What needs to be done ▸
Down to the last line, repeat the entries exactly.

Data extracts ▸
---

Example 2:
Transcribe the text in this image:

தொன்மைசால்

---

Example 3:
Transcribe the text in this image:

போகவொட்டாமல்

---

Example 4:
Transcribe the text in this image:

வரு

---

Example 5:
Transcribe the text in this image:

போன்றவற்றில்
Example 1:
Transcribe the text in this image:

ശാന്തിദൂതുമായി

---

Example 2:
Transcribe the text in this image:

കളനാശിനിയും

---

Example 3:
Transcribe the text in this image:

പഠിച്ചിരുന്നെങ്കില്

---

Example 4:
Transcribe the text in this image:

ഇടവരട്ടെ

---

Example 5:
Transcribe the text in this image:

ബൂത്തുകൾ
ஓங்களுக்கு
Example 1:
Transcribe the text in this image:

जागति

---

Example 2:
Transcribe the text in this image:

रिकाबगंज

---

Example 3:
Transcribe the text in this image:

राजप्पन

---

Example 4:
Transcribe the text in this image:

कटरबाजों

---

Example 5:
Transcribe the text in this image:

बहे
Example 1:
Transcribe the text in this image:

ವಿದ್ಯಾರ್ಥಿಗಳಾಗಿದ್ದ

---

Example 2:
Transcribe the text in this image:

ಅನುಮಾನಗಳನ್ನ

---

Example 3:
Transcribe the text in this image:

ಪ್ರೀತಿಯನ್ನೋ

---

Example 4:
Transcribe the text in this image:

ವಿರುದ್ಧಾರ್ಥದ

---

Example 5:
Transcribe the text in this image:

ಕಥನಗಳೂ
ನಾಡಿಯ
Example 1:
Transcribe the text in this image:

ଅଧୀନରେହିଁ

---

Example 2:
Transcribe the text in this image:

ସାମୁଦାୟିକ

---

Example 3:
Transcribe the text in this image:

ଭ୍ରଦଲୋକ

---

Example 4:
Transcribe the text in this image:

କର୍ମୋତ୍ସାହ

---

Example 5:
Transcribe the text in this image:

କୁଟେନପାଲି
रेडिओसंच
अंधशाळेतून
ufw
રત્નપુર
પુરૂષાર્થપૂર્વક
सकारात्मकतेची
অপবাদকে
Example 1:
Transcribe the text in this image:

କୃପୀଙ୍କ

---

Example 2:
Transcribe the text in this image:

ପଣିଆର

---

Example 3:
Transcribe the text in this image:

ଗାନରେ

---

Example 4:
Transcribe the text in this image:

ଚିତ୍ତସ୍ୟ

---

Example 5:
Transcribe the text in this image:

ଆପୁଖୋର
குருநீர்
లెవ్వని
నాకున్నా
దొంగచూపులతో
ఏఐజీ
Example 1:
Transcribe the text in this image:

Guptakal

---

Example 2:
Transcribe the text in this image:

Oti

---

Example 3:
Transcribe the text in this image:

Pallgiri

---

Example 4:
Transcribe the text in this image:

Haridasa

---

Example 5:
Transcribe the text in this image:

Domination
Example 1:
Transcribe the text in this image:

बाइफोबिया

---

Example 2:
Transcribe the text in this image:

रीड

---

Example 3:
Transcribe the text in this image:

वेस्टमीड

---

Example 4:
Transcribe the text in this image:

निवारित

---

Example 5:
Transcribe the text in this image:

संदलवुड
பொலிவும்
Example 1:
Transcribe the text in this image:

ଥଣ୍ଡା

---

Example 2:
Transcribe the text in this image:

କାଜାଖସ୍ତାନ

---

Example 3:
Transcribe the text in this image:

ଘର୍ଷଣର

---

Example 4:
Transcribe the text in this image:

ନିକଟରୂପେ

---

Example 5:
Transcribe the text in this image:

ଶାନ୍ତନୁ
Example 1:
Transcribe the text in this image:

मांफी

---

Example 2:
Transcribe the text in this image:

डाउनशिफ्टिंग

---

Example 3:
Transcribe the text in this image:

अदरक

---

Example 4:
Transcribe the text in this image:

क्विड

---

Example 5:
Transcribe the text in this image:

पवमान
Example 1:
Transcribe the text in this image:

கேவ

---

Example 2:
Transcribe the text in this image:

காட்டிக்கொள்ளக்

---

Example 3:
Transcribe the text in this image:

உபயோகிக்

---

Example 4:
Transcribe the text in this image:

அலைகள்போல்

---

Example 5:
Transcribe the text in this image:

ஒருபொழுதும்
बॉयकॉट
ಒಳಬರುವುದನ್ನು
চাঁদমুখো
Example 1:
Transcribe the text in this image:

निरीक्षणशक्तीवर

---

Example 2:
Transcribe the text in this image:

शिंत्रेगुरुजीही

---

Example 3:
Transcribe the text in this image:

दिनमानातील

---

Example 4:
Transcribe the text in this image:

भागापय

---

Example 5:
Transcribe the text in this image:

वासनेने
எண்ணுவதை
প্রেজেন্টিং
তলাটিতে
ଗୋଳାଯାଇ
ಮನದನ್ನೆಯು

Task result ▸
---

Example 2:
Transcribe the text in this image:

தொன்மைசால்

---

Example 3:
Transcribe the text in this image:

போகவொட்டாமல்

---

Example 4:
Transcribe the text in this image:

வரு

---

Example 5:
Transcribe the text in this image:

போன்றவற்றில்
Example 1:
Transcribe the text in this image:

ശാന്തിദൂതുമായി

---

Example 2:
Transcribe the text in this image:

കളനാശിനിയും

---

Example 3:
Transcribe the text in this image:

പഠിച്ചിരുന്നെങ്കില്

---

Example 4:
Transcribe the text in this image:

ഇടവരട്ടെ

---

Example 5:
Transcribe the text in this image:

ബൂത്തുകൾ
ஓங்களுக்கு
Example 1:
Transcribe the text in this image:

जागति

---

Example 2:
Transcribe the text in this image:

रिकाबगंज

---

Example 3:
Transcribe the text in this image:

राजप्पन

---

Example 4:
Transcribe the text in this image:

कटरबाजों

---

Example 5:
Transcribe the text in this image:

बहे
Example 1:
Transcribe the text in this image:

ವಿದ್ಯಾರ್ಥಿಗಳಾಗಿದ್ದ

---

Example 2:
Transcribe the text in this image:

ಅನುಮಾನಗಳನ್ನ

---

Example 3:
Transcribe the text in this image:

ಪ್ರೀತಿಯನ್ನೋ

---

Example 4:
Transcribe the text in this image:

ವಿರುದ್ಧಾರ್ಥದ

---

Example 5:
Transcribe the text in this image:

ಕಥನಗಳೂ
ನಾಡಿಯ
Example 1:
Transcribe the text in this image:

ଅଧୀନରେହିଁ

---

Example 2:
Transcribe the text in this image:

ସାମୁଦାୟିକ

---

Example 3:
Transcribe the text in this image:

ଭ୍ରଦଲୋକ

---

Example 4:
Transcribe the text in this image:

କର୍ମୋତ୍ସାହ

---

Example 5:
Transcribe the text in this image:

କୁଟେନପାଲି
रेडिओसंच
अंधशाळेतून
ufw
રત્નપુર
પુરૂષાર્થપૂર્વક
सकारात्मकतेची
অপবাদকে
Example 1:
Transcribe the text in this image:

କୃପୀଙ୍କ

---

Example 2:
Transcribe the text in this image:

ପଣିଆର

---

Example 3:
Transcribe the text in this image:

ଗାନରେ

---

Example 4:
Transcribe the text in this image:

ଚିତ୍ତସ୍ୟ

---

Example 5:
Transcribe the text in this image:

ଆପୁଖୋର
குருநீர்
లెవ్వని
నాకున్నా
దొంగచూపులతో
ఏఐజీ
Example 1:
Transcribe the text in this image:

Guptakal

---

Example 2:
Transcribe the text in this image:

Oti

---

Example 3:
Transcribe the text in this image:

Pallgiri

---

Example 4:
Transcribe the text in this image:

Haridasa

---

Example 5:
Transcribe the text in this image:

Domination
Example 1:
Transcribe the text in this image:

बाइफोबिया

---

Example 2:
Transcribe the text in this image:

रीड

---

Example 3:
Transcribe the text in this image:

वेस्टमीड

---

Example 4:
Transcribe the text in this image:

निवारित

---

Example 5:
Transcribe the text in this image:

संदलवुड
பொலிவும்
Example 1:
Transcribe the text in this image:

ଥଣ୍ଡା

---

Example 2:
Transcribe the text in this image:

କାଜାଖସ୍ତାନ

---

Example 3:
Transcribe the text in this image:

ଘର୍ଷଣର

---

Example 4:
Transcribe the text in this image:

ନିକଟରୂପେ

---

Example 5:
Transcribe the text in this image:

ଶାନ୍ତନୁ
Example 1:
Transcribe the text in this image:

मांफी

---

Example 2:
Transcribe the text in this image:

डाउनशिफ्टिंग

---

Example 3:
Transcribe the text in this image:

अदरक

---

Example 4:
Transcribe the text in this image:

क्विड

---

Example 5:
Transcribe the text in this image:

पवमान
Example 1:
Transcribe the text in this image:

கேவ

---

Example 2:
Transcribe the text in this image:

காட்டிக்கொள்ளக்

---

Example 3:
Transcribe the text in this image:

உபயோகிக்

---

Example 4:
Transcribe the text in this image:

அலைகள்போல்

---

Example 5:
Transcribe the text in this image:

ஒருபொழுதும்
बॉयकॉट
ಒಳಬರುವುದನ್ನು
চাঁদমুখো
Example 1:
Transcribe the text in this image:

निरीक्षणशक्तीवर

---

Example 2:
Transcribe the text in this image:

शिंत्रेगुरुजीही

---

Example 3:
Transcribe the text in this image:

दिनमानातील

---

Example 4:
Transcribe the text in this image:

भागापय

---

Example 5:
Transcribe the text in this image:

वासनेने
எண்ணுவதை
প্রেজেন্টিং
তলাটিতে
ଗୋଳାଯାଇ
ಮನದನ್ನೆಯು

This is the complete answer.